C-Fam Protests Feminist Lobby Group AWID After Threats in UN Meeting

By | April 14, 2022

NEW YORK, April 15 (C-Fam) The Center for Family and Human Rights, publisher of the Friday Fax, submitted a formal complaint against an international feminist lobby group after it threatened and attempted to intimidate C-Fam personnel during a United Nations meeting.

A representative of the Association for Women’s Rights in Development (AWID) called for hunting down and expelling all “anti-rights infiltrators” from the United Nations during a virtual hearing on the participation of civil society in the work of the UN Commission on the Status of Women on February 24. AWID published a report in 2021 labelling C-Fam and other pro-life and pro-family organizations as “anti-rights actors.”

The hearing was hosted by the governments of Denmark and Costa Rica with the assistance of UN Women, all of whom remained silent when the threats were made.

AWID has engaged in name-calling against pro-life and pro-family organizations for over a decade in an effort to shame and discredit their work but until now had never openly called for pro-life and pro-family groups to be thrown out of the UN.

The C-Fam complaint urges UN Women, Denmark and Costa Rica to repudiate the threats and intimidation of AWID and to invite the feminist organization to make amends to C-Fam and any other organizations that might have been threatened.

The complaint also warns the UN delegations of Costa Rica and Denmark that the threats and intimidation create the impression that the threats were sanctioned by UN member states as an act of reprisal against pro-life and pro-family groups with official UN accreditation.

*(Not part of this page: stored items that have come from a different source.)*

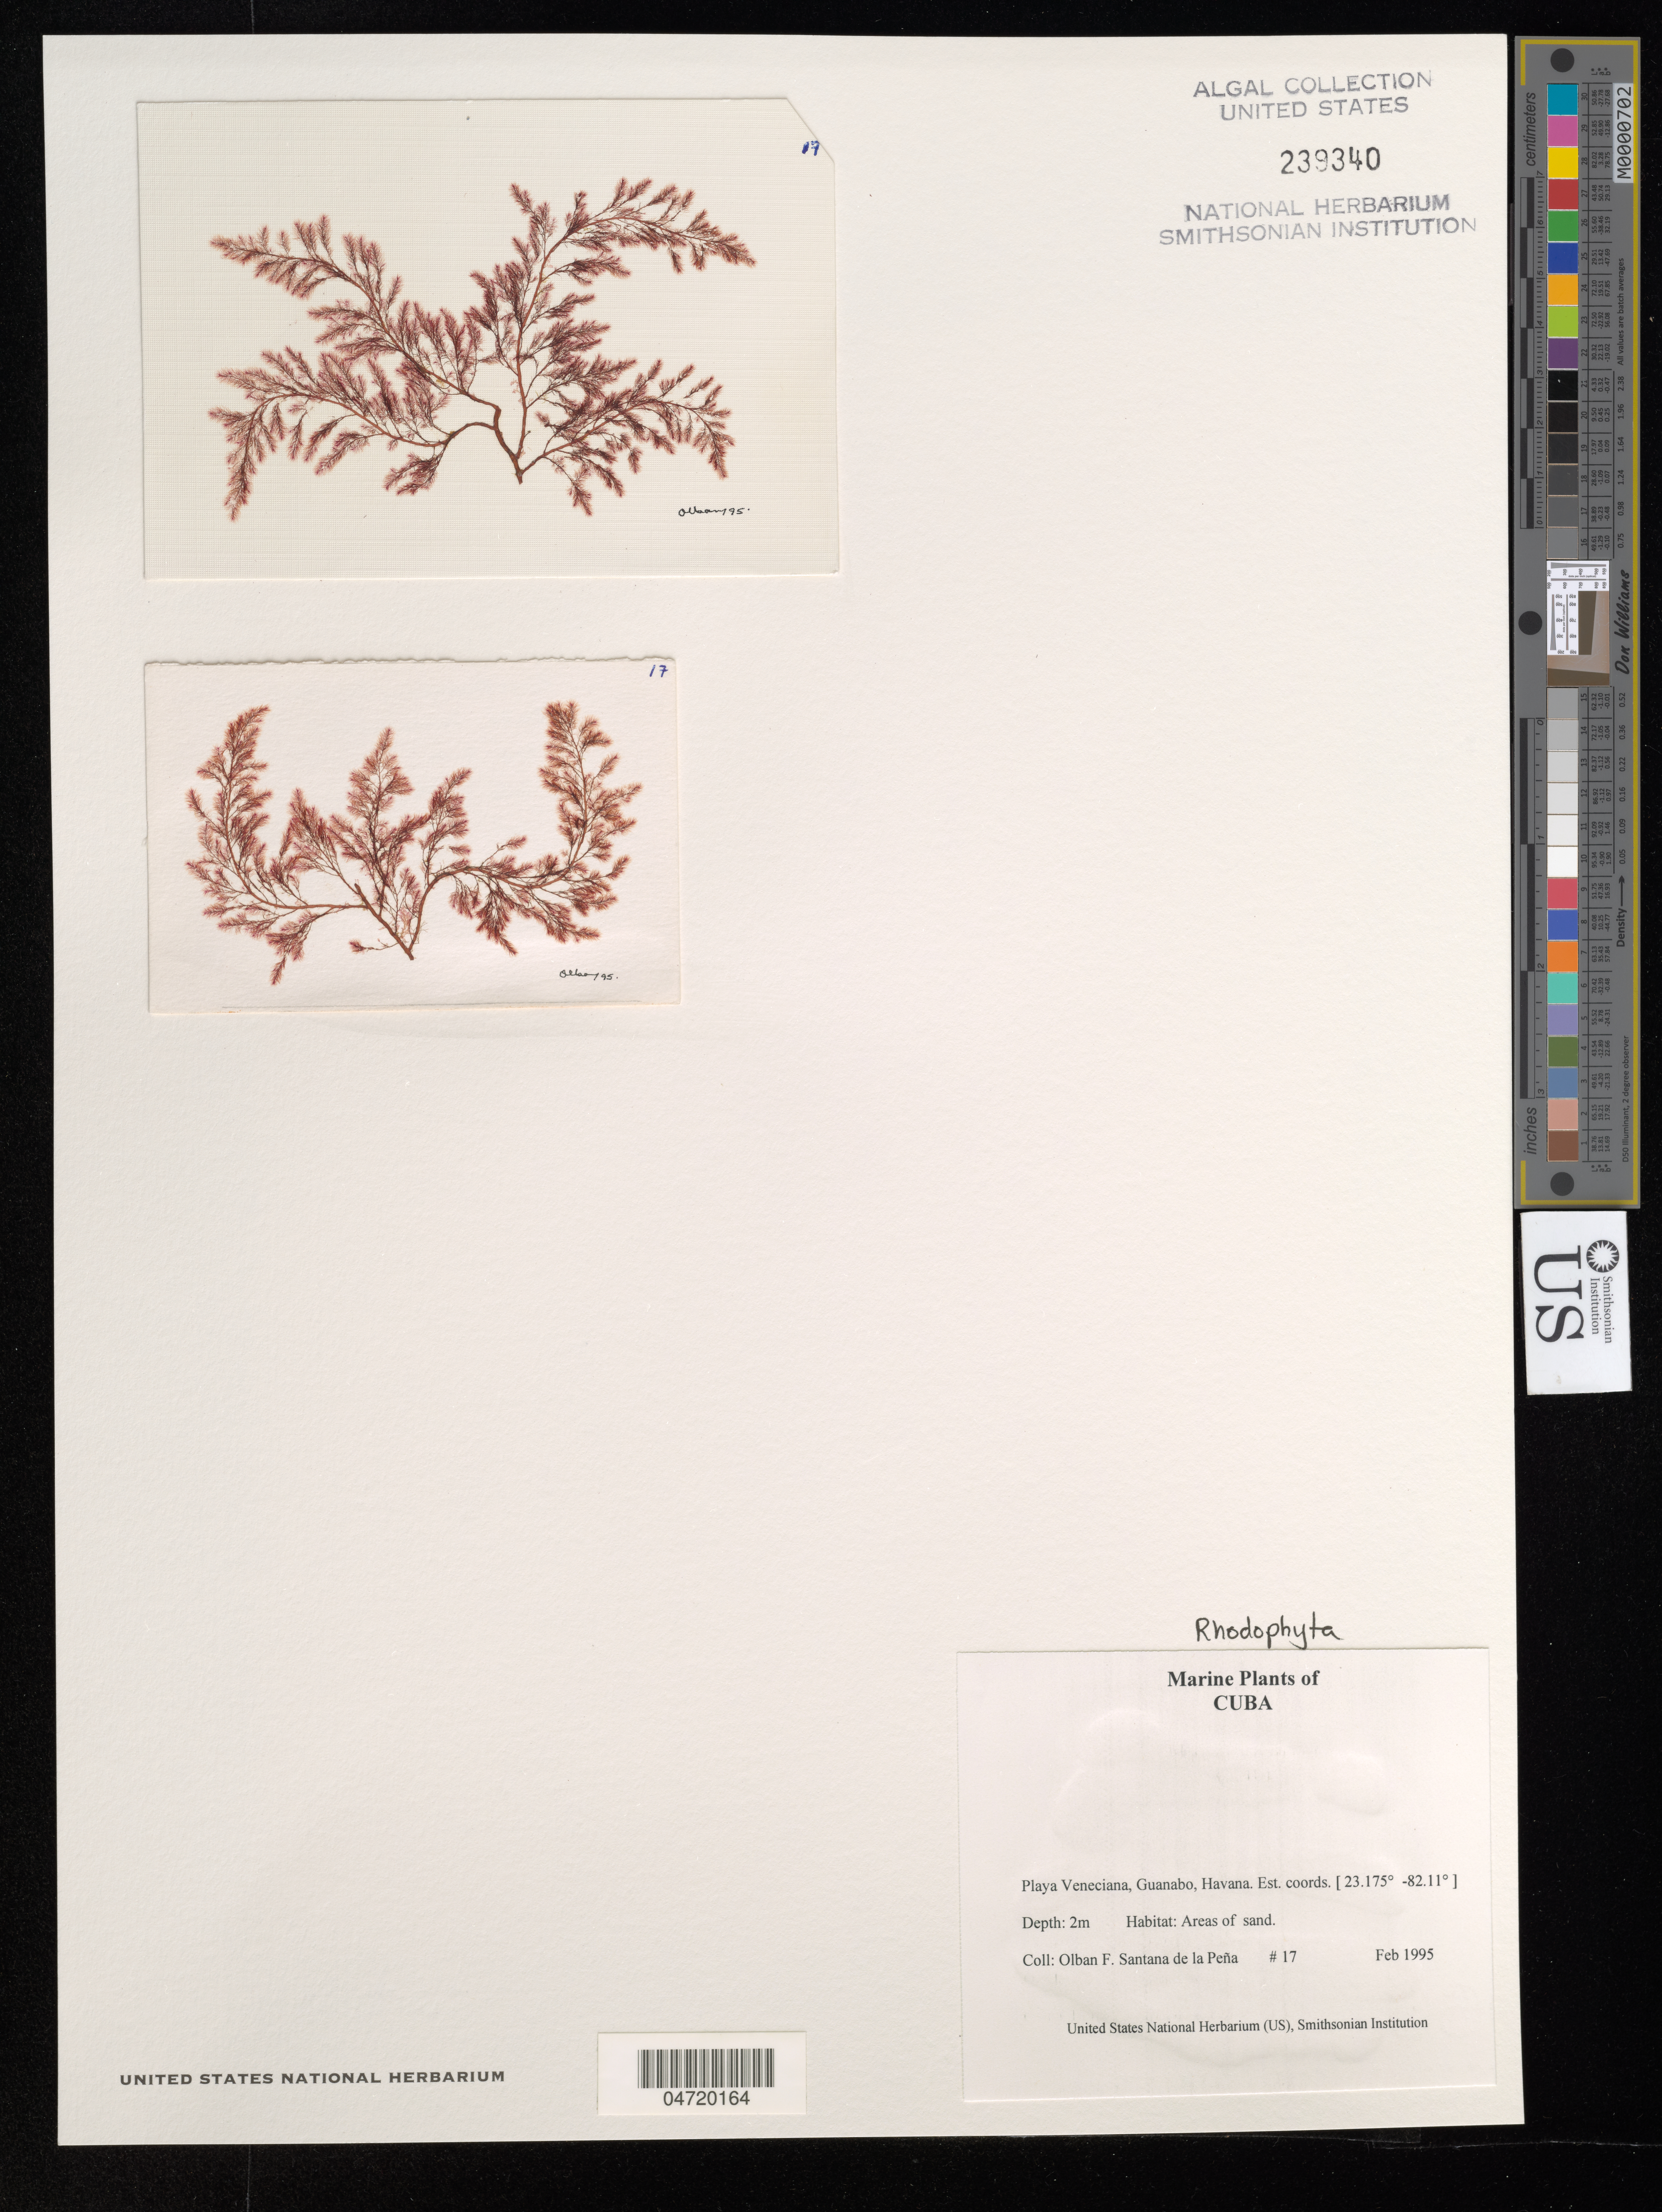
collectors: O. Santana de la Peña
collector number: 17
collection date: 1995-02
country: Cuba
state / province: La Habana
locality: Playa Veneciana, Guanabo, Havana.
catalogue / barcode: US 239340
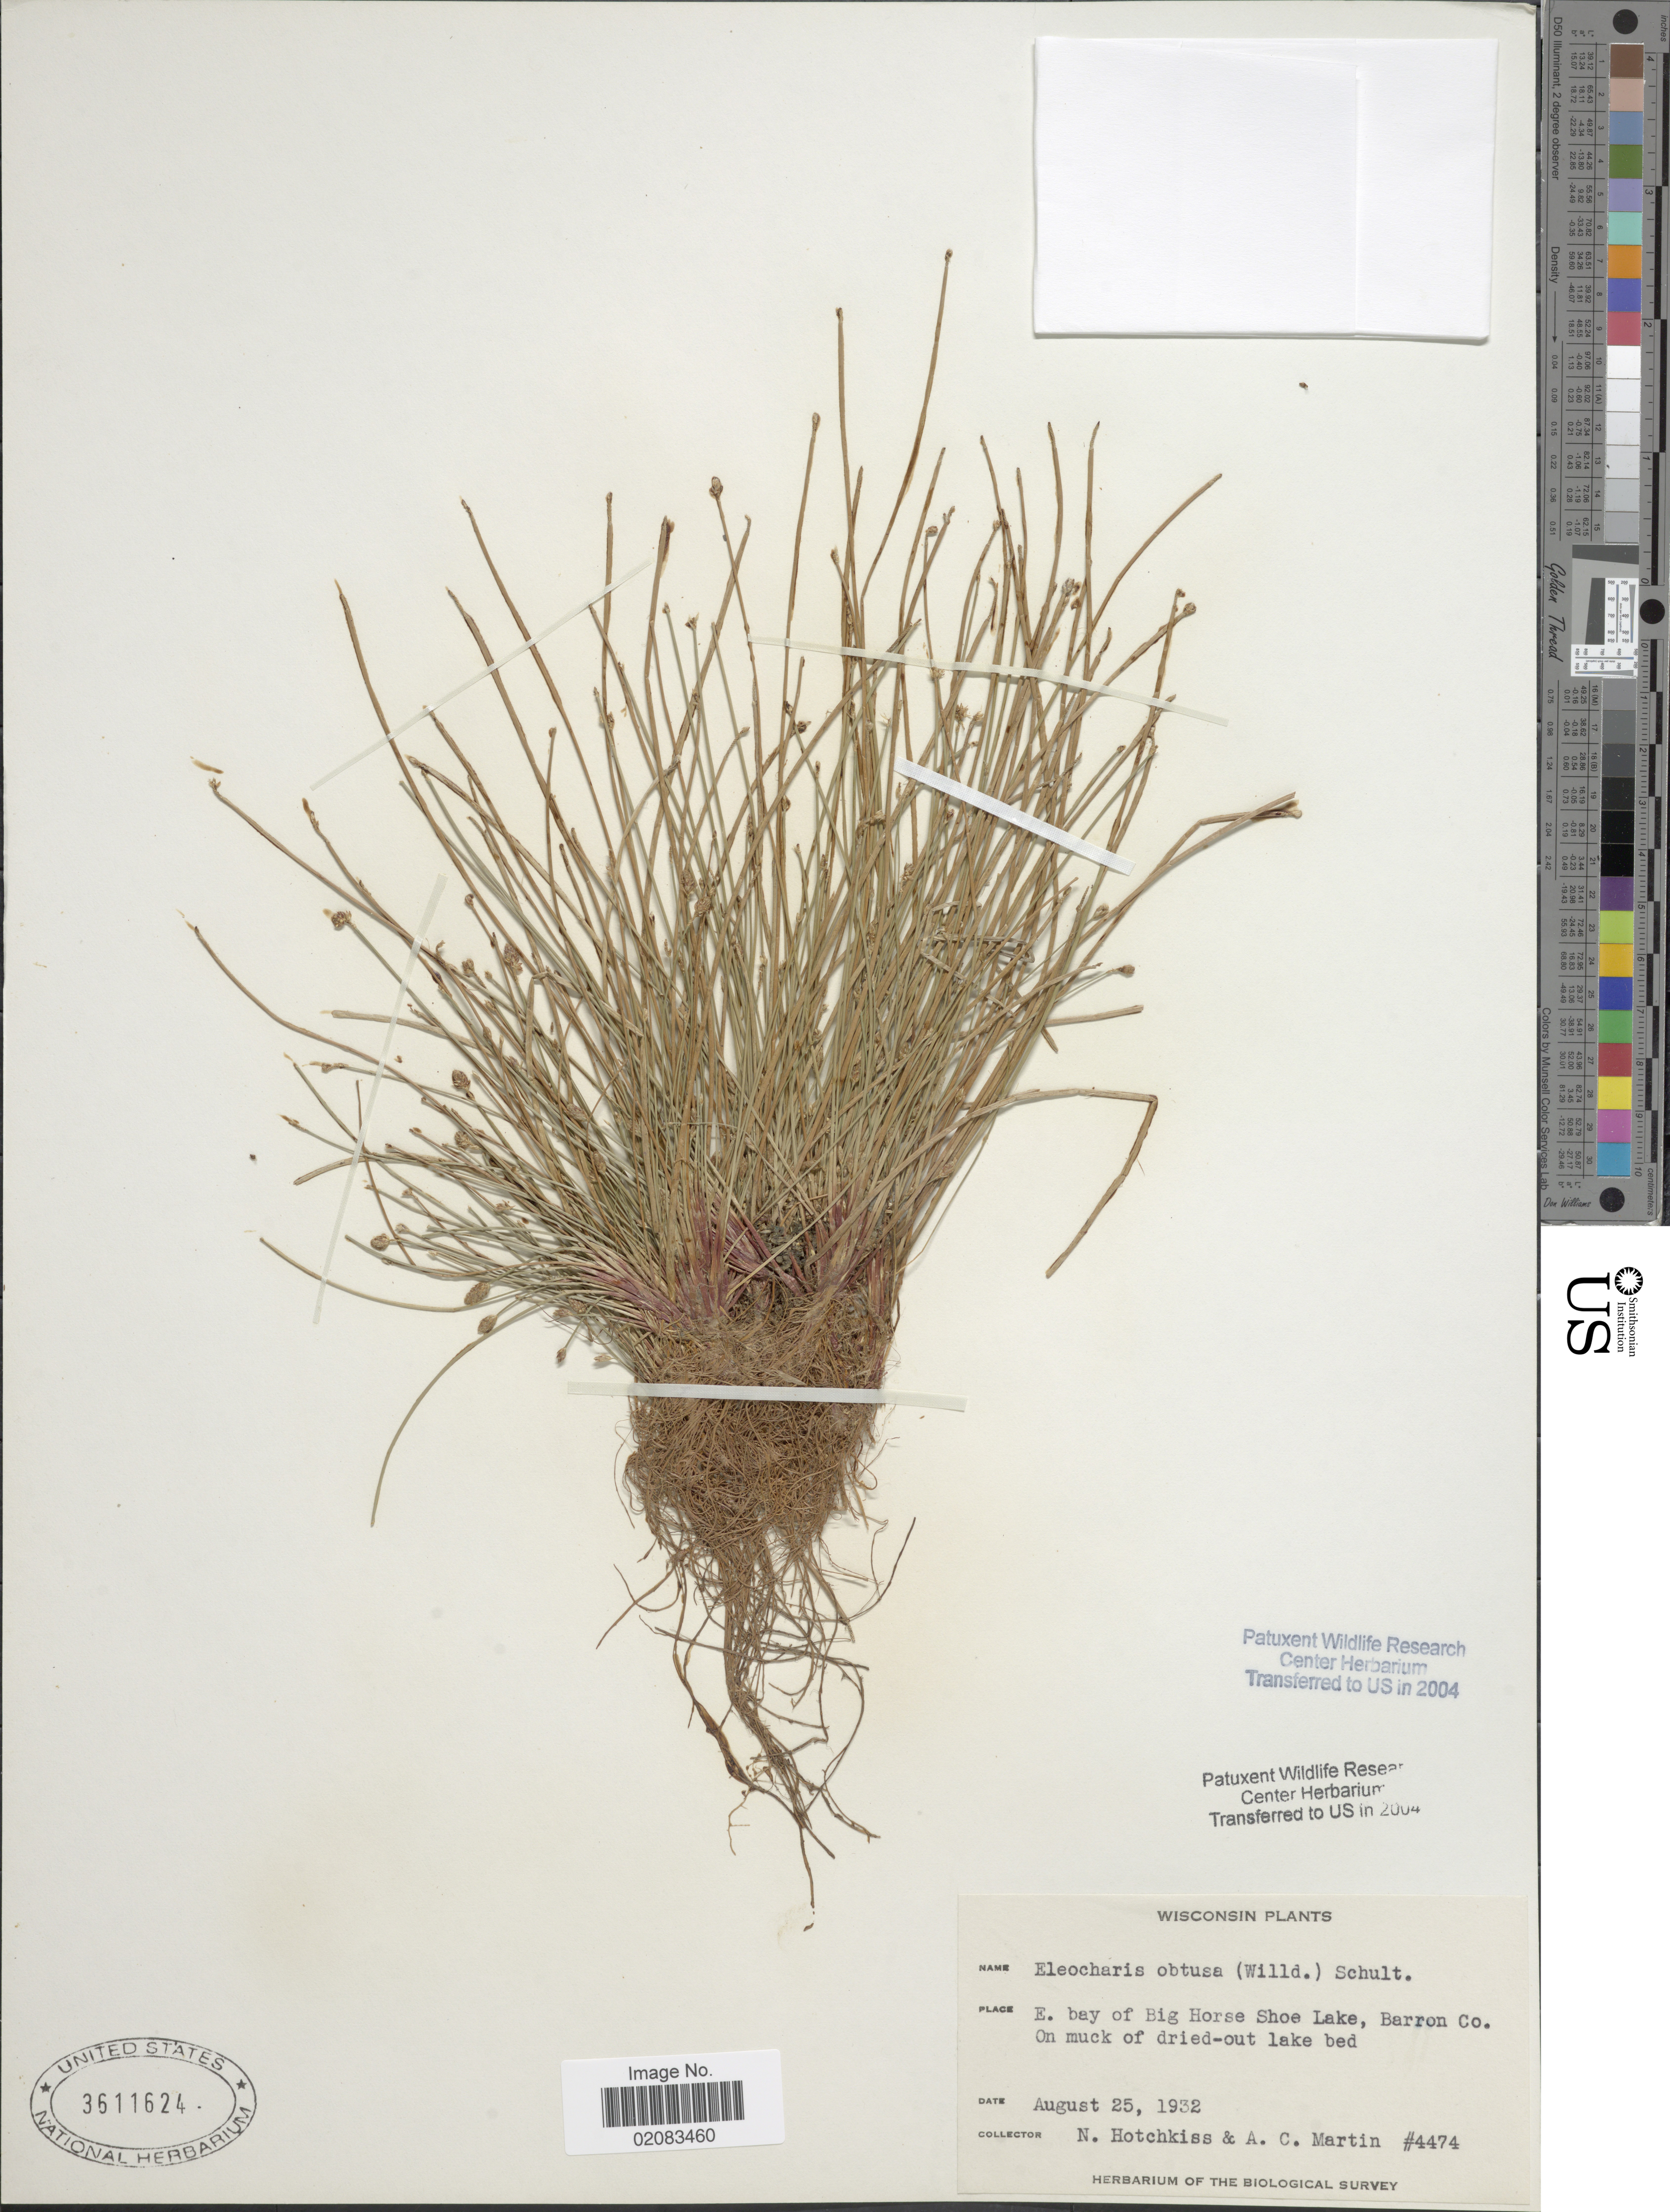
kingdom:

“Silence on the part of UN Women, Denmark, Costa Rica, and NGO/CSW gives AWID’s threats and intimidation the appearance of being an act of reprisal against C-Fam because of our pro-life and pro-family views,” the complaint states.

The complaint explains that many disagreements exist on a range of subjects at the United Nations, and that often members of civil society express themselves with candor and strong emotions. But AWID “crossed a line” according to the complaint.

“Candor and passion, even for a just cause, do not justify threats and intimidation,” C-Fam explains.

C-Fam further alleged that AWID’s threats and intimidation on February 22 were not an isolated incident but part of coordinated pattern of attacks against C-Fam and like-minded pro-life and pro-family organizations.

C-Fam was blocked from participating at the Nairobi Summit in 2019, a conference sponsored by the UN population control agency with the help of the governments of Denmark and Kenya.

More recently, the NGO/CSW committee, a surrogate non-governmental organization of UN Women that facilitates non-governmental organizations’ work on the margins of the annual Commission on the Status of Women, denied the parallel event application of C-Fam and other pro-life and pro-family organizations for this year’s session of the commission. NGO/CSW informed C-Fam that their application was denied because it did not “align with NGO/CSW’s values,” even though C-Fam was granted dozens of parallel events by NGO/CSW starting in the 1990s and as recently as 2019.

When asked about these rejections, Houry Geudelekian, Chairman of the NGO/CSW committee, said that pro-life and pro-family organizations had disrupted previous meetings. Geudelekian was asked for specifics of this charge and did not respond. Pro-life and pro-family groups categorically deny these charges. One pro-life leader told the Friday Fax, “We are always on our best behavior at the UN. We know the feminists run the show.”

AWID is incorporated in the United States as a 501(c)(3) charitable organization. According to the last available online records and reports of the organization it had an annual budget of $4 million in 2019, of which 1.3 million were donated by the government of Sweden. The rest of its budget was sourced from the Ford Foundation, the Soros-backed Open Society Foundation, and other large foundations.